[Opening SOURCE DATA section]

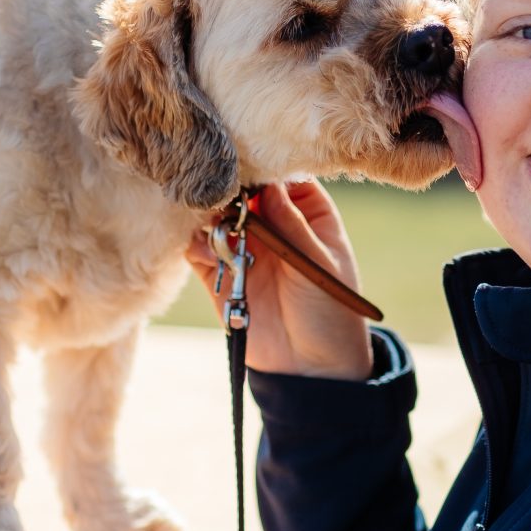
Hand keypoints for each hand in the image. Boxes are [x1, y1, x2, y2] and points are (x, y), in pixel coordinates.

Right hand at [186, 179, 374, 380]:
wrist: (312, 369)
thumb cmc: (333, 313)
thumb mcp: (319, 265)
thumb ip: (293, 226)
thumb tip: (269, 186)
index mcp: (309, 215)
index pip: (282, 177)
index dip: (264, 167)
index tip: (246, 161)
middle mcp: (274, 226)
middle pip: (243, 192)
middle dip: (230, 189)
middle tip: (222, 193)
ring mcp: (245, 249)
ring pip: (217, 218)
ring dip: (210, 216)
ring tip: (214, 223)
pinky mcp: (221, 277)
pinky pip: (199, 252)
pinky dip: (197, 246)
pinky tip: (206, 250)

[Closing SOURCE DATA section]
[Opening SOURCE DATA section]

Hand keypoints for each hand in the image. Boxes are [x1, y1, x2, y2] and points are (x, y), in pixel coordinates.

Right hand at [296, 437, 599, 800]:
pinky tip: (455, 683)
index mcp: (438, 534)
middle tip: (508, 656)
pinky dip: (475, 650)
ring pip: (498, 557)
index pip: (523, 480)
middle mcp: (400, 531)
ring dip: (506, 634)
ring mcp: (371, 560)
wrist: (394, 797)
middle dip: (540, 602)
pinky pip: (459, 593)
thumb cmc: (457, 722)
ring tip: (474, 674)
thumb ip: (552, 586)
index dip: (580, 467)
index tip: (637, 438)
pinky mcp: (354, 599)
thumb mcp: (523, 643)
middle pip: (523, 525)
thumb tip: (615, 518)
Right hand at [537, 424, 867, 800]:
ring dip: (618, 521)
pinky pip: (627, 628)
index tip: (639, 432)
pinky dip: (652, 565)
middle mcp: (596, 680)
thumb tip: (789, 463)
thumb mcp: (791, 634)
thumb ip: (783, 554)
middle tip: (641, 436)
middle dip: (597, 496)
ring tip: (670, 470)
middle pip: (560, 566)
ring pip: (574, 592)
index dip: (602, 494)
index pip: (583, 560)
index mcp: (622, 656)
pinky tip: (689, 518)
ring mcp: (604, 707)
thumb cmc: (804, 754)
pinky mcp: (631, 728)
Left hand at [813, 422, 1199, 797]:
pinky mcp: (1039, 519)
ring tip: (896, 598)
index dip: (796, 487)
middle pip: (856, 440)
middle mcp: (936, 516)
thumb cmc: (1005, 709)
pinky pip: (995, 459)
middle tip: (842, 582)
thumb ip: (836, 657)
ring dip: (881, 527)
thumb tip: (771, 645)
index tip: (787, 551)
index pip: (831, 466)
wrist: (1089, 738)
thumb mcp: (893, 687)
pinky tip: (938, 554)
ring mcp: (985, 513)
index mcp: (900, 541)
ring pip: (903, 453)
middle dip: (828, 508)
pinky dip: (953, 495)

[Closing SOURCE DATA section]

YOUR OBJECTIVE: Output the lines above between the one holding "ring mcp: (245, 249)" and the one holding "pinky tip: (206, 250)", inclusive, with nothing before or after them.

OUTPUT:
ring mcp: (245, 249)
ring pip: (217, 218)
ring dip: (210, 216)
ring tip: (214, 223)
pinky mcp: (221, 277)
pinky pip: (199, 252)
pinky dip: (197, 246)
pinky tip: (206, 250)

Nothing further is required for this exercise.